David and Goliath – Clever procurement beats monopolists
“The supplier has increased the prices in his updated offer, that’s outrageous,” the purchaser complains to his sales colleague at lunch. “Then find an alternative supplier and re-tender the component,” he replies. “That’s exactly where the problem lies. No one else has been able to supply the component yet, we’re dealing with a monopolist,” the buyer replies with dismay. This is a typical situation that many purchasing departments suffer from on a regular basis. In addition to high prices and poor delivery conditions, this puts pressure on employee motivation. Doesn’t the challenge remind you of the legend of David and Goliath? How exactly could the hopelessly inferior David defeat the strong Goliath? How could the purchasing department outwit the monopolist with cleverness, analogous to David?
Fake monopoly or real monopoly?
Fortunately, it is not uncommon for supposed monopolies to turn out to be fictitious monopolies. After years of cooperation with a supplier, the competition is lost from sight and the existing supplier slowly develops into a monopolist. The purchasing department is actually well aware that input products have to be purchased consciously with a strong influence on the operating result and the company’s own market position in competition. If these products are not easy to obtain, a longer-term hedging is recommended in order to avoid surprising price increases and bottlenecks. Ideally, it will at least be possible to create a mutual dependency and to settle the cooperation contractually by mutual agreement. A competition must be developed step by step.
New sources can be tapped through a global perspective in the procurement market. It is possible that an efficient supplier has recently established itself in Eastern Europe or Asia. In order to simplify the search, it would be necessary to check whether too narrow specifications could be loosened. In the case of products consisting of several components, there could at best be an opportunity to create competition by procuring the individual components. Procurement is divided into easily available requirements, ideally standard products.

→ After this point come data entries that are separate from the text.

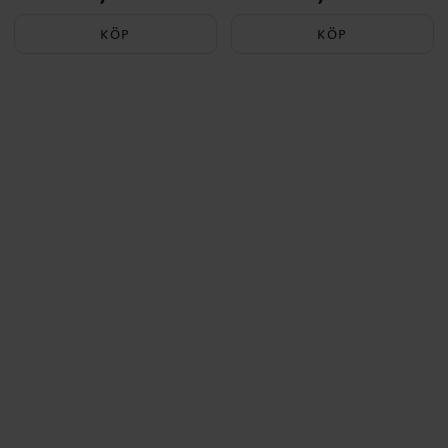
KÖP
KÖP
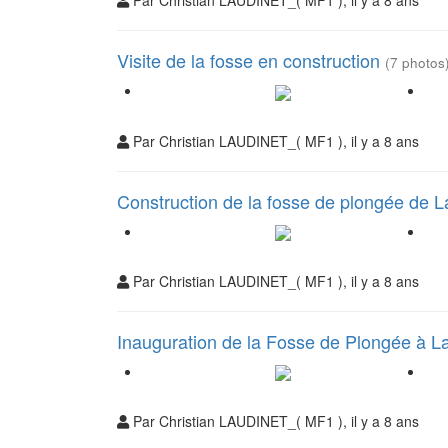
Par Christian LAUDINET_( MF1 ), il y a 8 ans
Visite de la fosse en construction
(7 photos
Par Christian LAUDINET_( MF1 ), il y a 8 ans
Construction de la fosse de plongée de
Par Christian LAUDINET_( MF1 ), il y a 8 ans
Inauguration de la Fosse de Plongée à
Par Christian LAUDINET_( MF1 ), il y a 8 ans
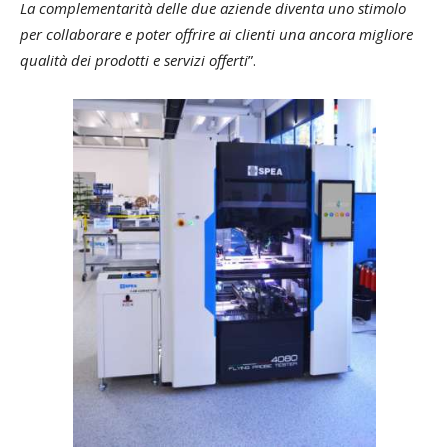
La complementarità delle due aziende diventa uno stimolo
per collaborare e poter offrire ai clienti una ancora migliore
qualità dei prodotti e servizi offerti
”.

Leveraging real monopolies
But what if it is actually a monopoly? Instead of accepting surprising price increases, Purchasing succeeds in leveraging strong monopolies with targeted measures. Which strategy is most suitable for a company depends on the product to be procured and the complexity of the procurement market. The approaches usually have a medium to long-term effect. For example, purchasing can try to build up an alternative to the monopoly product by investing in an innovative solution. In the case of a strong monopoly, purchasing and management will consider whether in-house production can bring financial advantages and independence in the medium to long term.
One solution, although not applicable in every situation, is to take over the monopolist. This can only be considered if the monopolist is considerably smaller than the purchasing company and focuses on the relevant product areas. In the case of urgently needed products, however, companies cannot always wait for long-term solutions, so measures need to be implemented more quickly.

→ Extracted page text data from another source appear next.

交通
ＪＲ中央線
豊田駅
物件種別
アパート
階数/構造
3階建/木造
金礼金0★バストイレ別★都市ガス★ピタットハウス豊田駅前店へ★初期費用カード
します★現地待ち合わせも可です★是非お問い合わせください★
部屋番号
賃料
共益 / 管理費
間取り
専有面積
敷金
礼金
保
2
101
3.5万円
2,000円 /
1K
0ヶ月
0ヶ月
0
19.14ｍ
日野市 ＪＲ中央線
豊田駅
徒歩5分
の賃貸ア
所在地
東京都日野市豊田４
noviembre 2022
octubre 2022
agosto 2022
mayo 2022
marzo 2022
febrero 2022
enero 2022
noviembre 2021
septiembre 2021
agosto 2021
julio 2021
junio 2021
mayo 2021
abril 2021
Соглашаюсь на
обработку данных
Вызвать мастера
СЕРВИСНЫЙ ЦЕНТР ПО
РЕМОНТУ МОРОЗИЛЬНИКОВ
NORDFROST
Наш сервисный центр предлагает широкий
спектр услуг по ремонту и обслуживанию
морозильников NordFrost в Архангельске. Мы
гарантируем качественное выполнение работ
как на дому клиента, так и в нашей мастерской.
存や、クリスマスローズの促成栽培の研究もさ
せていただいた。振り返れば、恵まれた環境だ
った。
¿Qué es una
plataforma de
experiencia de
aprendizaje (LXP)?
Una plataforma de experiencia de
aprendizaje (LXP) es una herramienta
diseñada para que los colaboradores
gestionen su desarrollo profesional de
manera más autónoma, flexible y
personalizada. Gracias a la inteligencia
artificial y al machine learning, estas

Depending on the complexity of the product, purchasing can use an analysis of cost structures to uncover hidden margins on the part of the monopolist. The supplier often feels caught in a confrontation with the shadow calculation and shows understanding. The analysis is based on cross-industry benchmarks for the various product components. If the monopolist remains unimpressed, further levers need to be examined.

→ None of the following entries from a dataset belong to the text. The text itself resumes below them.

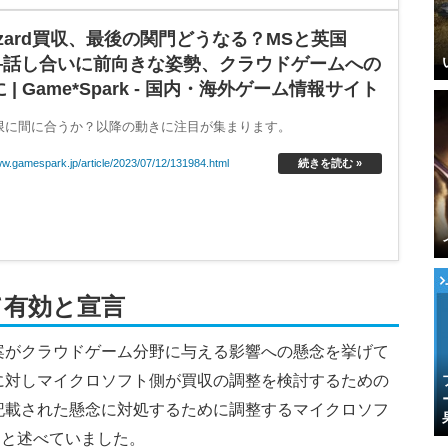
Blizzard買収、最後の関門どうなる？MSと英国
―話し合いに前向きな姿勢、クラウドゲームへの
 Game*Spark - 国内・海外ゲーム情報サイト
限に間に合うか？以降の動きに注目が集まります。
ww.gamespark.jp/article/2023/07/12/131984.html
続きを読む »
て有効と宣言
案がクラウドゲーム分野に与える影響への懸念を挙げて
に対しマイクロソフト側が買収の調整を検討するための
記載された懸念に対処するために調整するマイクロソフ
」と述べていました。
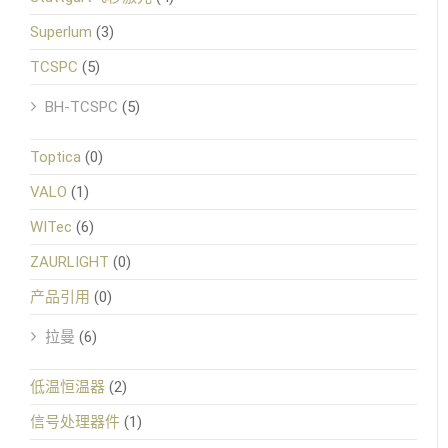
Superlum
(3)
TCSPC
(5)
BH-TCSPC
(5)
Toptica
(0)
VALO
(1)
WITec
(6)
ZAURLIGHT
(0)
产品引用
(0)
拉曼
(6)
低温恒温器
(2)
信号处理器件
(1)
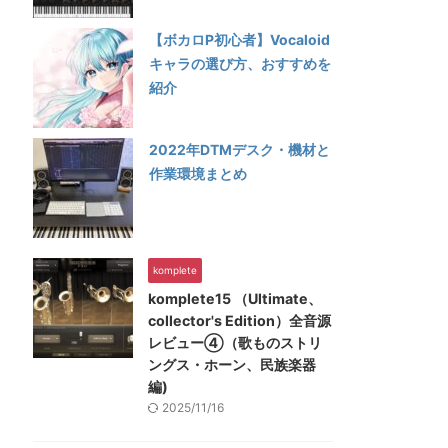
【ボカロP初心者】Vocaloid
キャラの選び方、おすすめを
紹介
2022年DTMデスク・機材と
作業環境まとめ
komplete
komplete15 （Ultimate、
collector's Edition）全音源
レビュー④（歌ものストリ
ングス・ホーン、民族楽器
編)
2025/11/16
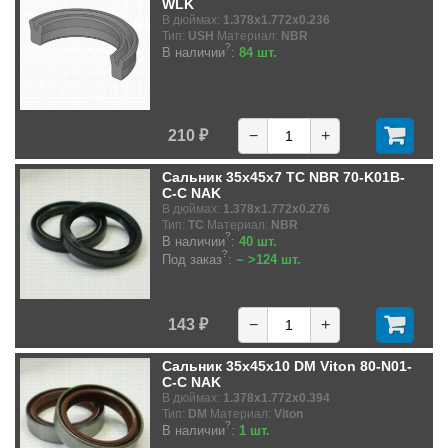
WLK
В дюймах:
1.378x1.772x0.236
Тип:
USH
Материал:
NBR
?
В наличии
:
84 шт.
210 ₽
−
+
Сальник 35x45x7 TC NBR 70-K01B-
C-C NAK
В дюймах:
1.378x1.772x0.276
Тип:
TC
Материал:
NBR
?
В наличии
:
40 шт.
?
Под заказ
:
~ >124 шт.
143 ₽
−
+
Сальник 35x45x10 DM Viton 80-N01-
C-C NAK
В дюймах:
1.378x1.772x0.394
Тип:
DM
Материал:
Viton
?
В наличии
:
1 шт.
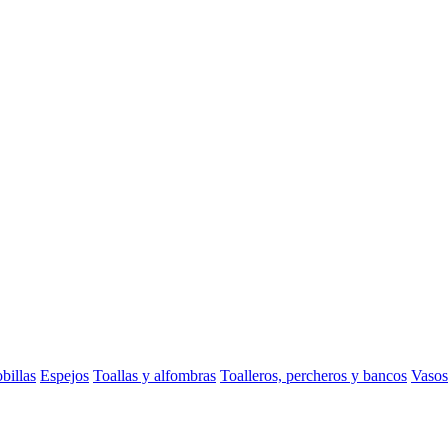
billas
Espejos
Toallas y alfombras
Toalleros, percheros y bancos
Vasos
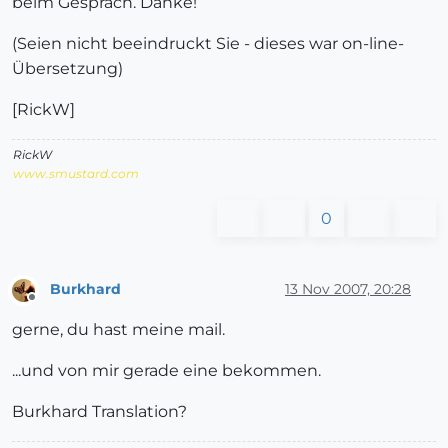
beim Gespräch. Danke!
(Seien nicht beeindruckt Sie - dieses war on-line-
Übersetzung)
[RickW]
RickW
www.smustard.com
0
Burkhard
13 Nov 2007, 20:28
Offline
gerne, du hast meine mail.
...und von mir gerade eine bekommen.
Burkhard Translation?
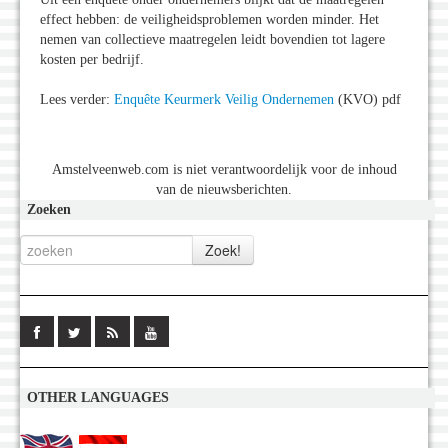
effect hebben: de veiligheidsproblemen worden minder. Het
nemen van collectieve maatregelen leidt bovendien tot lagere
kosten per bedrijf.
Lees verder:
Enquête Keurmerk Veilig Ondernemen
(KVO) pdf
Amstelveenweb.com is niet verantwoordelijk voor de inhoud
van de nieuwsberichten.
Zoeken
OTHER LANGUAGES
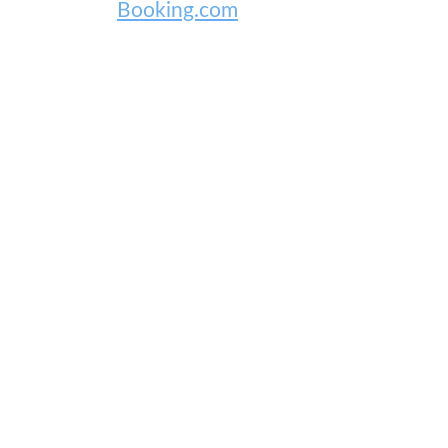
Booking.com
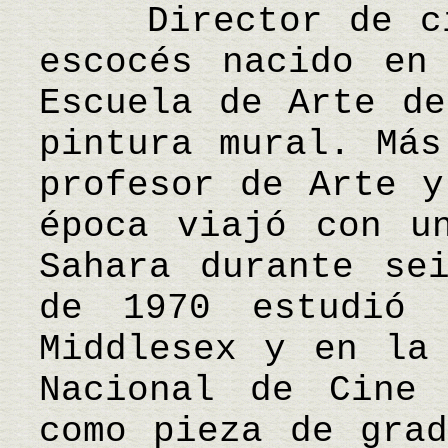
Director de cin
escocés nacido en
Escuela de Arte de
pintura mural. Más
profesor de Arte y
época viajó con u
Sahara durante se
de 1970 estudió 
Middlesex y en la
Nacional de Cine 
como pieza de grad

Regional monopolies can, for example, be undermined through cooperation with other plants or companies. The more information there is about the supplier, the more likely it is that approaches to successful negotiation will be developed. Impressions from factory visits to suppliers can be of great value. For example, the current capacity utilization of the machines or the degree of automation can be important indicators. The share of sales is relevant for the assessment of mutual dependency. A monopolist is also very interested in continuous basic capacity utilization by a key customer, which in turn strengthens its own negotiating position. Life cycle agreements with optimization clauses are also popular. Spare part prices must already be negotiated when purchasing a machine.
Starting at the roots
If David succeeds in defusing a monopolist with his brains and temporarily achieving fair conditions, the purchasing department must not rest, however. Instead, it should be ensured that monopolies are avoided in the future. For products with a high procurement risk, it is recommended to introduce a dual sourcing strategy. Two suppliers are already qualified during the development phase, so that competition remains possible throughout the lifecycle. Structural monopoly situations are also avoided by specifying and tendering functions instead of cementing concrete brands and types. In this way, it is possible to find further solution approaches that meet the requirements functionally and at the same time create competition.
It should be noted for purchasing that not every perceived monopolist is actually such a monopolist. Which of the described measures are suitable for a company has to be decided according to the situation. Just as a slingshot helped David win from a safe distance over the seemingly overpowering Goliath, strategically clever approaches can liberate purchasing from uncomfortable monopoly situations and protect it from future ones.